At night, the sea tries to murder you.
There are two places that are real.
One is a restaurant in tiny, tiny Marina del Cantone, the one your rentor recommended. He makes you a reservation for two, for eight PM, an early dinner in Italy, next to the sea. The woman who is the chef and the owner immediately seats you and starts fussing over you like an Italian mother. She is an Italian mother-her nine-year-old daughter plays the piano in the lobby of the restaurant/hotel, and it feels ethereal to hear Beethoven on the Mediterranean, almost like he’s from another universe.
You eat fresh octopus, fresh tuna, fresh whatever was caught that day, fresh mozzarella, and there’s more, more, more. Each of you gets your own fish, complete with a fish head on the plate, and if this isn’t life, you don’t know what is. The house wine she brings out doesn’t have a label. Nothing is packaged. There is no menu. There is no pretense. No “organic ingredients.” “Whatever we have today is what we have.” You don’t remember the last time you’ve had such a meal, and you thank God that you are fortunate enough to have this experience.
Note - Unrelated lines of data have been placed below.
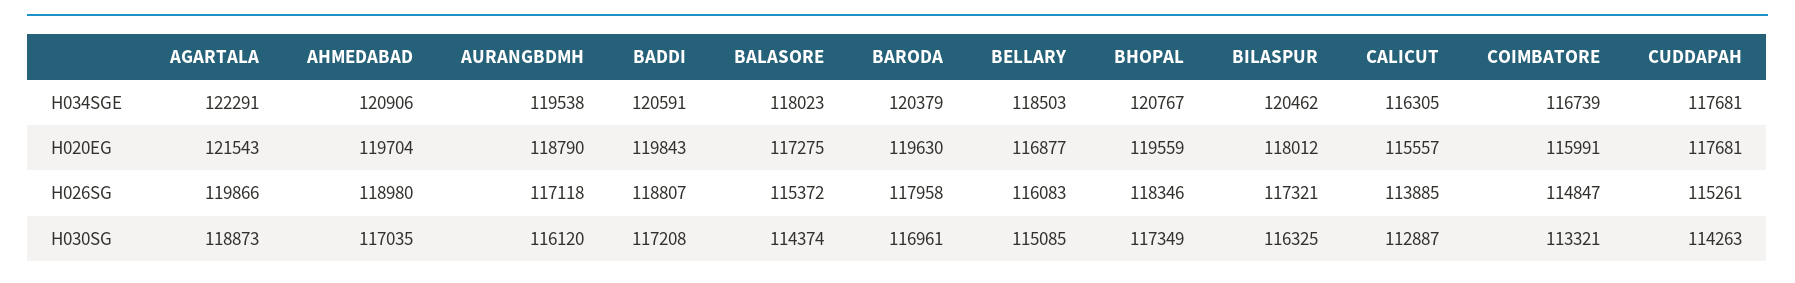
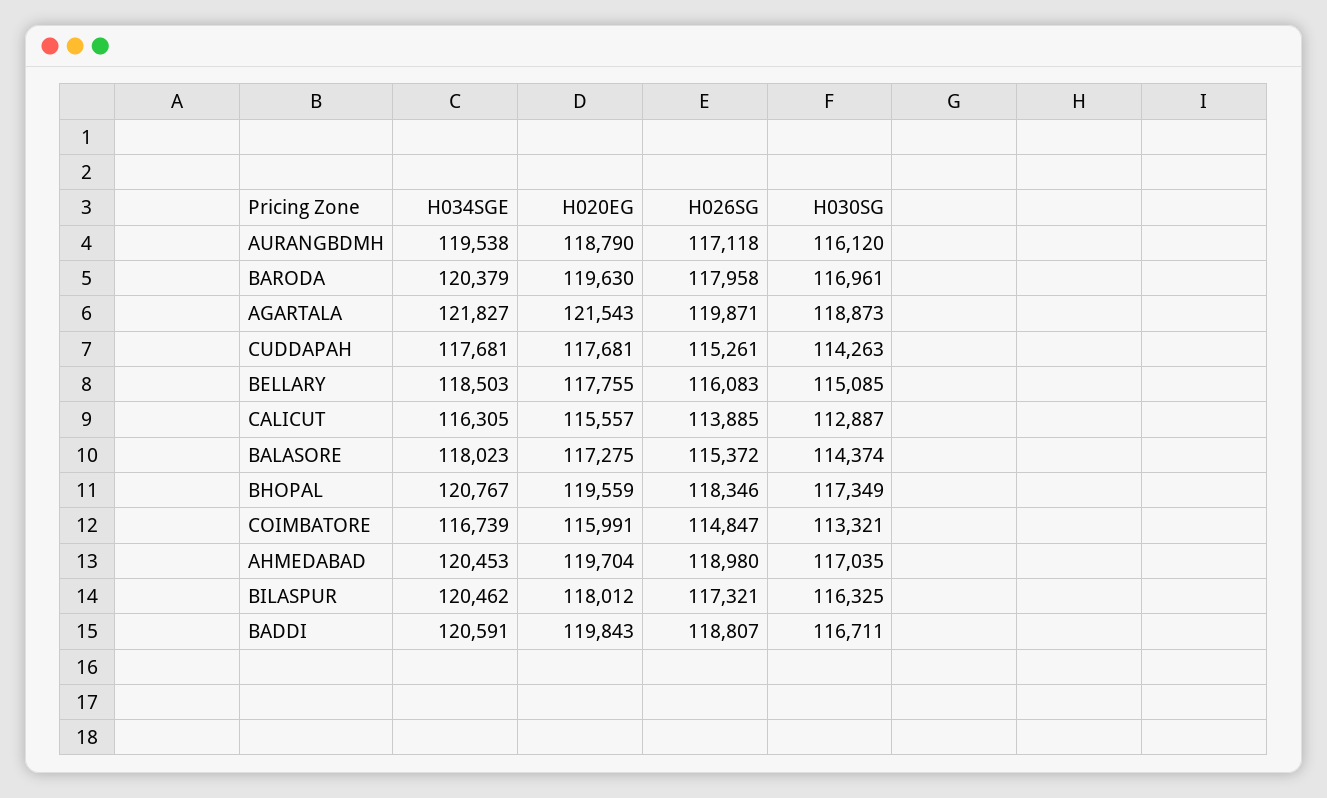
  {
    "AGARTALA": {
-     "H034SGE": 122291,
+     "H034SGE": 121827,
      "H020EG": 121543,
-     "H026SG": 119866,
+     "H026SG": 119871,
      "H030SG": 118873
    },
    "AHMEDABAD": {
-     "H034SGE": 120906,
+     "H034SGE": 120453,
      "H020EG": 119704,
      "H026SG": 118980,
      "H030SG": 117035
    },
    "AURANGBDMH": {
      "H034SGE": 119538,
      "H020EG": 118790,
      "H026SG": 117118,
      "H030SG": 116120
    },
    "BADDI": {
      "H034SGE": 120591,
      "H020EG": 119843,
      "H026SG": 118807,
-     "H030SG": 117208
+     "H030SG": 116711
    },
    "BALASORE": {
      "H034SGE": 118023,
      "H020EG": 117275,
      "H026SG": 115372,
      "H030SG": 114374
    },
    "BARODA": {
      "H034SGE": 120379,
      "H020EG": 119630,
      "H026SG": 117958,
      "H030SG": 116961
    },
    "BELLARY": {
      "H034SGE": 118503,
-     "H020EG": 116877,
+     "H020EG": 117755,
      "H026SG": 116083,
      "H030SG": 115085
    },
    "BHOPAL": {
      "H034SGE": 120767,
      "H020EG": 119559,
      "H026SG": 118346,
      "H030SG": 117349
    },
    "BILASPUR": {
      "H034SGE": 120462,
      "H020EG": 118012,
      "H026SG": 117321,
      "H030SG": 116325
    },
    "CALICUT": {
      "H034SGE": 116305,
      "H020EG": 115557,
      "H026SG": 113885,
      "H030SG": 112887
    },
    "COIMBATORE": {
      "H034SGE": 116739,
      "H020EG": 115991,
      "H026SG": 114847,
      "H030SG": 113321
    },
    "CUDDAPAH": {
      "H034SGE": 117681,
      "H020EG": 117681,
      "H026SG": 115261,
      "H030SG": 114263
    }
  }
The other is Olga’s, the small grocery store in Nerano. Olga does the bill with a calculator. There are no computers. “Duodeici,” she says, and “per piacere,” you answer. Olga notes with concern that you have selected a can of black olives to binge on. “Mangiare?” she asks, motioning to her mouth. “To eat, or to cook?” “Si, mangiare,” you reply, salivating. Olives. ” Veni qua,” she says, and gives you a plastic container of olives swimming in their juice, fresh, packaged near here, instead of in Spain. You take the olives, the bread, the salami, the little bottle of limoncello, and you eat all of it in some weird post-lunch snack sitting out on the balcony. There is no pretense, no tourist angle. Olga is just unhappy at your olive choice because you are a tourist and you don’t know better.
Those were the two best moments.
The last day in Italy you spend in a hotel near the airport in Fiumicino. It is the best single day. There is seafood again. There is pasta. That was the same as before. But now, there is also civilization. You sit on the balcony and eat biscotti and watch fisherman on the dock and parents walking with babies, and society, life.
You are shy, desperately shy around people in person. You will never introduce yourself first because you don’t think you’re interesting enough for them to pay attention to you. You are worried what people think about you. But you need to be around people. You draw energy from them as a writer. You draw inspiration. You mentally record that couple with the baby stroller, the older fisherman with his grandson, the waitress at the restaurant who knows English, and her mother who doesn’t. The little girl playing strange German music, who goes from the wilds of the hills to Naples once a week; she is hoping to get into a music school.
The sea, on the other hand, and the hills of trees, scare you; you are an only child, you live with another only child,and you are still scared of solitude. Life should be a busy coffee shop where things happen around you while you’re observing from your table. The Amalfi coast is just you and yourself. The sea reflects only you, and you don’t think you like what you see. Right, and the possible murder.
And there is still the sea, shining, glistening, glimmering out of your window here, too. It looks more Mediterranean here, for some reason.
But it’s safe here in Fuimicino, near where the planes are landing, where you sleep and watch hundreds of apartment lights turn off at night, hundreds of people calling to each other. The sea will not murder you here. Here, there is free WiFi.